Mais la cerise sur le gâteau, cette fois, c’est la conservation du terme racisme dans les textes de loi. Il aurait été plus logique de garder xénophobie, notion extrêmement plus large à laquelle on ne trouverait rien à redire. Or, on nous emmêle délibérément les pinceaux pour dissoudre, là encore, les repères anthropologiques immuables que nous avions jusqu’ici. La xénophobie est formée sur le terme phobie qui signifie peur. Un xénophobe a peur de ce qu’il ne connaît pas.

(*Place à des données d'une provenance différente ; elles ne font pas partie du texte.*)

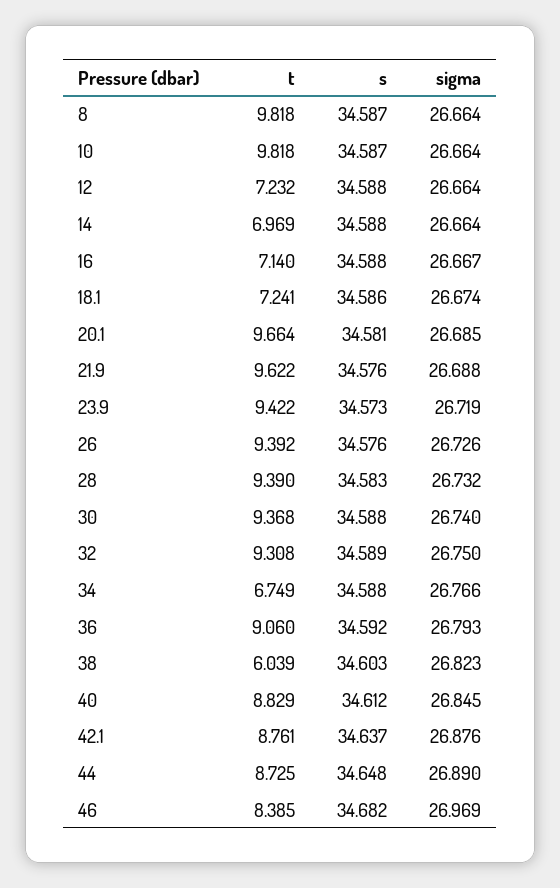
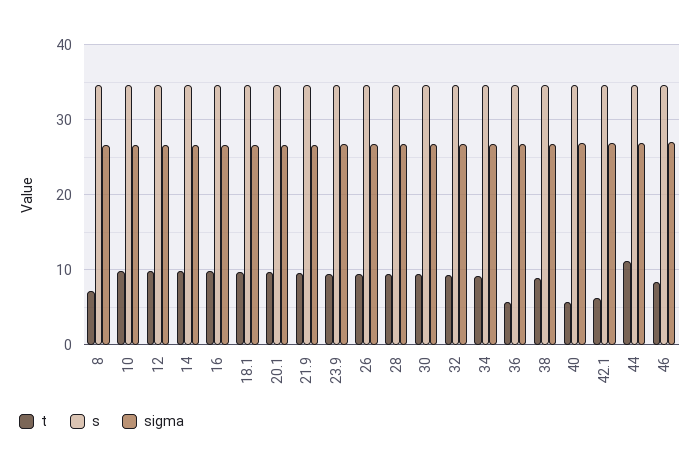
  {
    "t": {
-     "8": 9.818,
+     "8": 7,
      "10": 9.818,
-     "12": 7.232,
+     "12": 10,
-     "14": 6.969,
+     "14": 10,
-     "16": 7.14,
+     "16": 10,
-     "18.1": 7.241,
+     "18.1": 10,
      "20.1": 9.664,
      "21.9": 9.622,
      "23.9": 9.422,
      "26": 9.392,
      "28": 9.39,
      "30": 9.368,
      "32": 9.308,
-     "34": 6.749,
+     "34": 9,
-     "36": 9.06,
+     "36": 6,
-     "38": 6.039,
+     "38": 9,
-     "40": 8.829,
+     "40": 6,
-     "42.1": 8.761,
+     "42.1": 6,
-     "44": 8.725,
+     "44": 11,
      "46": 8.385
    },
    "s": {
      "8": 34.587,
      "10": 34.587,
      "12": 34.588,
      "14": 34.588,
      "16": 34.588,
      "18.1": 34.586,
      "20.1": 34.581,
      "21.9": 34.576,
      "23.9": 34.573,
      "26": 34.576,
      "28": 34.583,
      "30": 34.588,
      "32": 34.589,
      "34": 34.588,
      "36": 34.592,
      "38": 34.603,
      "40": 34.612,
      "42.1": 34.637,
      "44": 34.648,
      "46": 34.682
    },
    "sigma": {
      "8": 26.664,
      "10": 26.664,
      "12": 26.664,
      "14": 26.664,
      "16": 26.667,
      "18.1": 26.674,
      "20.1": 26.685,
      "21.9": 26.688,
      "23.9": 26.719,
      "26": 26.726,
      "28": 26.732,
      "30": 26.74,
      "32": 26.75,
      "34": 26.766,
      "36": 26.793,
      "38": 26.823,
      "40": 26.845,
      "42.1": 26.876,
      "44": 26.89,
      "46": 26.969
    }
  }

Il est question d’une circonstance atténuante qui est refusée au raciste, conscient de son délit. Si donc je tiens des propos désobligeants à l’égard d’une femme portant le voile intégral dans un lieu public, je serai qualifié(e) de raciste, alors que mon grief était d’ordre socioculturel. Le PS s’imagine donc liquider la réalité des ethnies aussi appelées races tout en ressuscitant cette réalité à tout bout de champ … même là où il n’y a rien à ressusciter.

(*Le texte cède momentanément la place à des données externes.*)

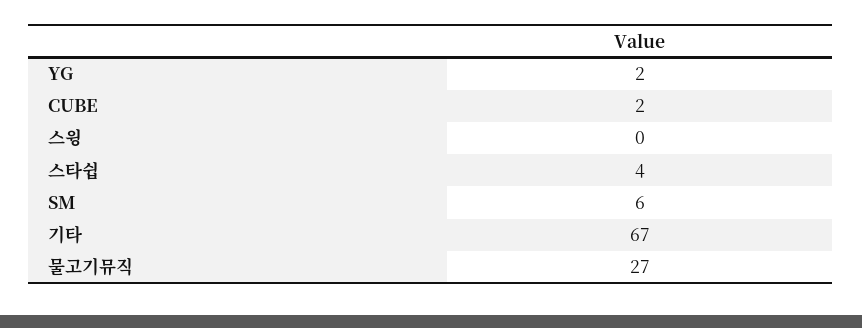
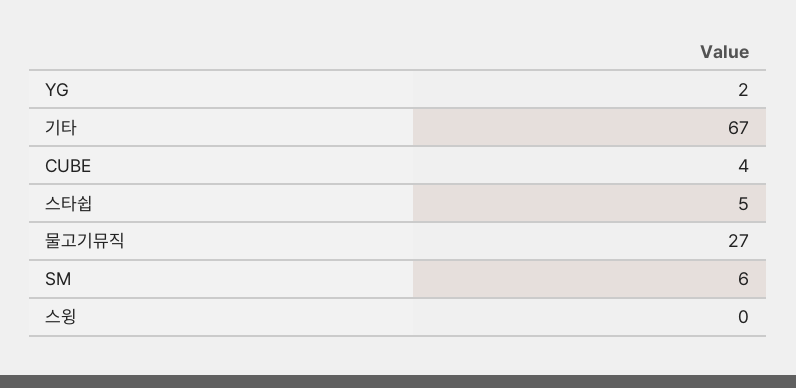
  {
    "YG": 2,
-   "CUBE": 2,
+   "CUBE": 4,
    "스윙": 0,
-   "스타쉽": 4,
+   "스타쉽": 5,
    "SM": 6,
    "기타": 67,
    "물고기뮤직": 27
  }

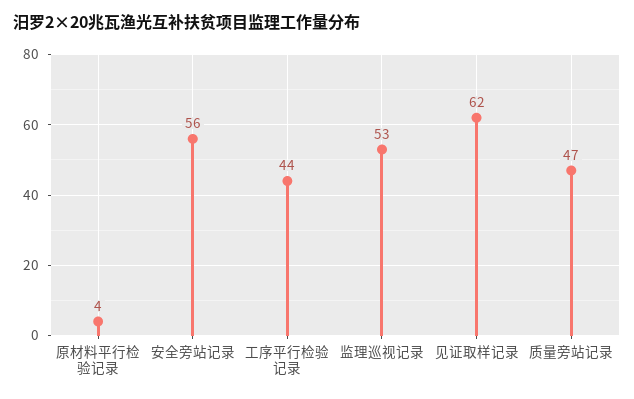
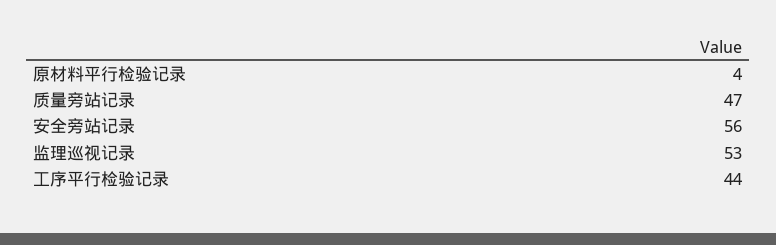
  {
    "原材料平行检验记录": 4,
    "安全旁站记录": 56,
    "工序平行检验记录": 44,
    "监理巡视记录": 53,
-   "见证取样记录": 62,
    "质量旁站记录": 47
  }

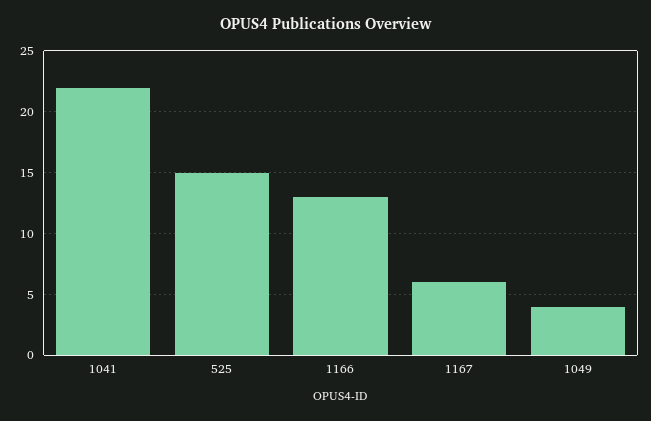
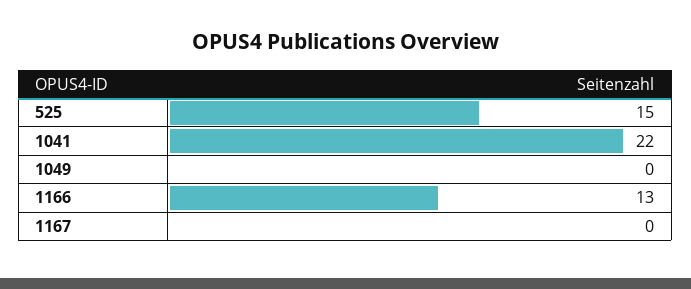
  {
    "1041": 22,
    "525": 15,
    "1166": 13,
-   "1167": 6,
+   "1167": 0,
-   "1049": 4
+   "1049": 0
  }

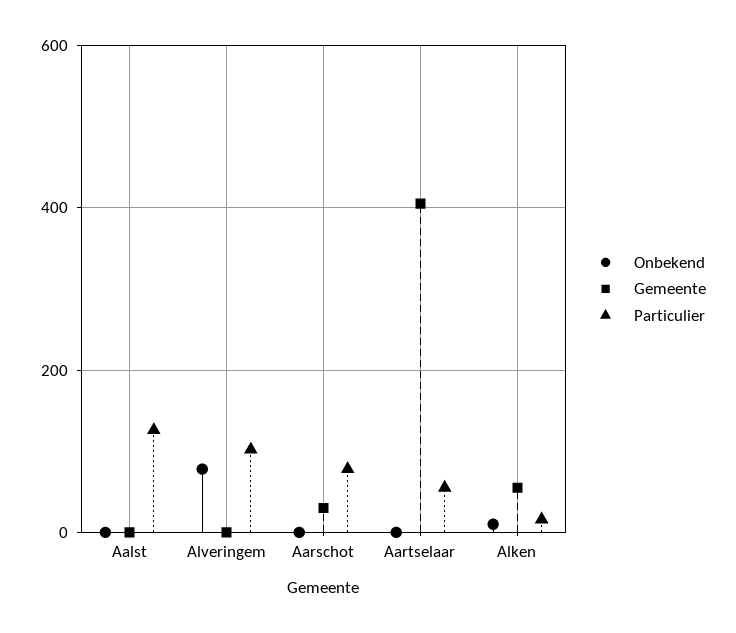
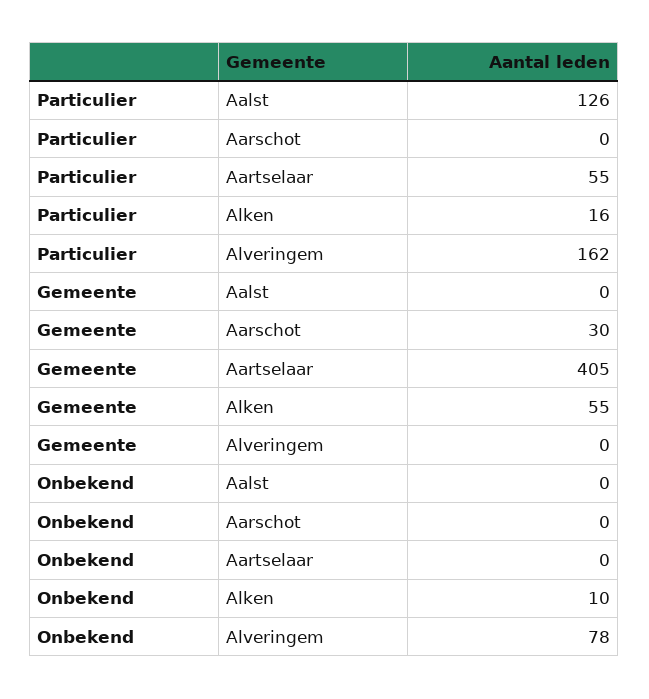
  {
    "Onbekend": {
      "Aalst": 0,
      "Alveringem": 78,
      "Aarschot": 0,
      "Aartselaar": 0,
      "Alken": 10
    },
    "Gemeente": {
      "Aalst": 0,
      "Alveringem": 0,
      "Aarschot": 30,
      "Aartselaar": 405,
      "Alken": 55
    },
    "Particulier": {
      "Aalst": 126,
-     "Alveringem": 100,
+     "Alveringem": 162,
-     "Aarschot": 80,
+     "Aarschot": 0,
      "Aartselaar": 55,
      "Alken": 16
    }
  }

Une même logique de dissolution se retrouve dans les propos tenus par M. Hollande par rapport au vote des étrangers. Citoyenneté et nationalité, au demeurant indissociables, ne devraient plus être liés. Nous assistons, d’une part, à une dévalorisation totale de l’idée de nation, de l’autre, à la commercialisation de la citoyenneté rappelant vaguement le principe du suffrage censitaire mais dans sa version dénaturée puisque le système censitaire, si répréhensible qu’il soit à mes yeux, ne concerne que les citoyens de tel ou tel pays. En fait, le projet de loi formulé par le Président est beaucoup plus ancien qu’on ne le pense puisqu’un projet constitutionnel datant de 1793 prévoyait déjà d’accorder le droit de vote aux étrangers. Il fut abandonné en 1799 comme peu pertinent. François Mitterrand l’avait déterré en 1981 dans ses intérêts personnels pour le réenterrer une fois au pouvoir. Et M. Hollande, quel but poursuit-il au juste ?
On ne réécrit pas les fondements d’une civilisation dont le couple productif homme-femme au même titre que la synonymie nationalité-citoyenneté font partie. Or, un lobby oligarchique en pleine décomposition veut nous convaincre du contraire. Je vous renvoie à ce triste passage de Mathieu Gauvin de l’Université de Laval : « Mon attachement pour la civilisation occidentale est douloureux. Comment aimer quelque chose qui se déteste et s’adule à la fois, comment éprouver une affection soutenue pour un être qui ne veut pas comprendre qu’il doit se redresser, qu’il n’est plus tout à fait lui-même ? ». Cette interrogation est au fond très juste dans la mesure où, à commencer par l’ère Mitterrand, nos gouvernements semblent se détester tout autant qu’ils semble aduler d’étranges chimères démocratiques qui sont à notre civilisation ce qu’est aux vivants, selon l’expression originale d’Emile Cioran, le voisinage d’un cadavre parfumé. A partir du moment où on cessera de se délecter du parfum pour voir enfin le cadavre, notre civilisation sera peut-être sauvée.